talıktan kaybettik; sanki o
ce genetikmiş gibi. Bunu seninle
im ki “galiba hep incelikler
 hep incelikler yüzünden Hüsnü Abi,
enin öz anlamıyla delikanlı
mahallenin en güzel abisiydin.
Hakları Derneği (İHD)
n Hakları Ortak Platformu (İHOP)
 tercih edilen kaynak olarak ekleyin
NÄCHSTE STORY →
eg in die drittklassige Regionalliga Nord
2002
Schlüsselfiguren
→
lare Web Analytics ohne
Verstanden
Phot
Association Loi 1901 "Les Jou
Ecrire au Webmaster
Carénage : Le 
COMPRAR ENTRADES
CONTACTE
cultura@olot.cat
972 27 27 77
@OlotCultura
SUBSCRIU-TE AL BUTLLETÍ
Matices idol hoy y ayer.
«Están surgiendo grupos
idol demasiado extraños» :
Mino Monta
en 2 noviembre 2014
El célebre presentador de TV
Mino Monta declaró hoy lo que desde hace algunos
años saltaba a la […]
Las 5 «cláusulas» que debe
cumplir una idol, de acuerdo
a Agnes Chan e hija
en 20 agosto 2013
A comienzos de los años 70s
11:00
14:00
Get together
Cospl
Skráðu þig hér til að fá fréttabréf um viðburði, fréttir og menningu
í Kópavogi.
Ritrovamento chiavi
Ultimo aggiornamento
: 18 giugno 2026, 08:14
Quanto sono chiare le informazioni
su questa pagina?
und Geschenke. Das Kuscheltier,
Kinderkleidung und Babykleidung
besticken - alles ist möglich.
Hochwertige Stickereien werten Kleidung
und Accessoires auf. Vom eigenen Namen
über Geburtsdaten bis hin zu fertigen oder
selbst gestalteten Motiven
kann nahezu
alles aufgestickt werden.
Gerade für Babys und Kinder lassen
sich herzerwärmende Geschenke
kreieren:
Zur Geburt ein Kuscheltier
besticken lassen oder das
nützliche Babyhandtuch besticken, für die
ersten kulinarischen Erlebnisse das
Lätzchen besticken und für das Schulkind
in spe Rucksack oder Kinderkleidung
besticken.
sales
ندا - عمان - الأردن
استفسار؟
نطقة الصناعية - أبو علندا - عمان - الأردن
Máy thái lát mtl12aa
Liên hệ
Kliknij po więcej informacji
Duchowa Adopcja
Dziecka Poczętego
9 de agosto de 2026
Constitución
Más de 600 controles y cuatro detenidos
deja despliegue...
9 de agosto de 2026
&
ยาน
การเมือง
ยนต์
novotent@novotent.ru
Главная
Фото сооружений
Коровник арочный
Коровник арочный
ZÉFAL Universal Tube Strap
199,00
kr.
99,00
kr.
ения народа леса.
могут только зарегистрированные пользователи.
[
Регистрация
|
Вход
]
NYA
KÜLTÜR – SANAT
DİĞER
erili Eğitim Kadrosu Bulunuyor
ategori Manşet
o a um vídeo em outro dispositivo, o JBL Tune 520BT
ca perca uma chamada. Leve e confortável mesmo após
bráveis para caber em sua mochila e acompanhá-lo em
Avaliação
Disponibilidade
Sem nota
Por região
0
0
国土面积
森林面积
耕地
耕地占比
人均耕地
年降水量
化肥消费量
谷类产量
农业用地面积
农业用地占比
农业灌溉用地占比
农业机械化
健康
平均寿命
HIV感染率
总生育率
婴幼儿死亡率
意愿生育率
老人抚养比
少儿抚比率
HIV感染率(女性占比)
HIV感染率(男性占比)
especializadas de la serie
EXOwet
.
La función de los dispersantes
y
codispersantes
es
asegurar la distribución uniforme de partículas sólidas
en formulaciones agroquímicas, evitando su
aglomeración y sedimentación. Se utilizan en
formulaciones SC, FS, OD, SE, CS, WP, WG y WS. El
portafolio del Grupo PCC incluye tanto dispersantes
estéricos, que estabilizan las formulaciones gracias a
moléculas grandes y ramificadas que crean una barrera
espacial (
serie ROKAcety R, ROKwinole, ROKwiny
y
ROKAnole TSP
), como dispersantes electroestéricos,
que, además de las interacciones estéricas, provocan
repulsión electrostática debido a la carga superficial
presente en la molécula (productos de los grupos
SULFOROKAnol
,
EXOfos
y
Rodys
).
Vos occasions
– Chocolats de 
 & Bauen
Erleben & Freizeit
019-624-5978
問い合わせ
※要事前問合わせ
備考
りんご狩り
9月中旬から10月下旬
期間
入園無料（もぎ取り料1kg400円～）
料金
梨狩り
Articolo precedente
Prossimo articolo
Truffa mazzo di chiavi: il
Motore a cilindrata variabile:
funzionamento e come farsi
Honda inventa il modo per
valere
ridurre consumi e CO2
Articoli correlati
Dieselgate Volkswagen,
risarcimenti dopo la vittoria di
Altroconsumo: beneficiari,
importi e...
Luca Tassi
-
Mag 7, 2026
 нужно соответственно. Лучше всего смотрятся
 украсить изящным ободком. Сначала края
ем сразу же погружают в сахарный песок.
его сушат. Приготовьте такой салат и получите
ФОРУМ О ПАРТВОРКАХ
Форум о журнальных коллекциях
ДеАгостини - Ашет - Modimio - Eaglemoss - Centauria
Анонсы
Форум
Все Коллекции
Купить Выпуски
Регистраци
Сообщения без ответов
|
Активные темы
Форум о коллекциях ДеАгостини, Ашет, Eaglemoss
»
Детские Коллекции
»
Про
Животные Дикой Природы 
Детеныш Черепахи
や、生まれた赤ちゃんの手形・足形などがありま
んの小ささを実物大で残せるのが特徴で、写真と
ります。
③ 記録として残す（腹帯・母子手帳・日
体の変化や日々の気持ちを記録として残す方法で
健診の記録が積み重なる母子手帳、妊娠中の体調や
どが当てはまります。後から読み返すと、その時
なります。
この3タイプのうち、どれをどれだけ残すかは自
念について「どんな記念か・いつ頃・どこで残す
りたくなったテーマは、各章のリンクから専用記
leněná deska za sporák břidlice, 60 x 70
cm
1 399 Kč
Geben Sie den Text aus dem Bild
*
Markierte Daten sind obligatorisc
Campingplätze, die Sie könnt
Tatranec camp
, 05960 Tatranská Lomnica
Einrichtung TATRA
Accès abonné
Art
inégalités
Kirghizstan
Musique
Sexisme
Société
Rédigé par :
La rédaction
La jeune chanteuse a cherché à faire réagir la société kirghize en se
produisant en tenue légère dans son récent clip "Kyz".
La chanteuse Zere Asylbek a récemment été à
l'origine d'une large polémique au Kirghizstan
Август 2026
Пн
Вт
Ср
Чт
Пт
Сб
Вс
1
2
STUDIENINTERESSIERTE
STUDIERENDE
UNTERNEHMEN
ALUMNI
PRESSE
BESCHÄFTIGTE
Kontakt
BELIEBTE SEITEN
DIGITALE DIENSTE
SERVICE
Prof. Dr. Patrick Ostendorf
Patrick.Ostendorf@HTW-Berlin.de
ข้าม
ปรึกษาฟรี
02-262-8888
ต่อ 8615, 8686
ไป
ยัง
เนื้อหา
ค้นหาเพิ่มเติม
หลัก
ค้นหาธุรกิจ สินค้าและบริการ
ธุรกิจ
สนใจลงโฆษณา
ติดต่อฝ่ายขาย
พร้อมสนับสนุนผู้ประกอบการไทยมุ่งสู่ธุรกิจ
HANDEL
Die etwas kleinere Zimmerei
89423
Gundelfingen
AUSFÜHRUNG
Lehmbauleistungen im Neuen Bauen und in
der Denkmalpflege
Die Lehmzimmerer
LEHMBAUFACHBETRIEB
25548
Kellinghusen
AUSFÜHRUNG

:::

__TASK REQUIREMENTS__. Using the entries above, find all lines with "lassen". Copy them.

__SOLUTION FOR THIS PROBLEM__.
Gerade für Babys und Kinder lassen
besticken lassen oder das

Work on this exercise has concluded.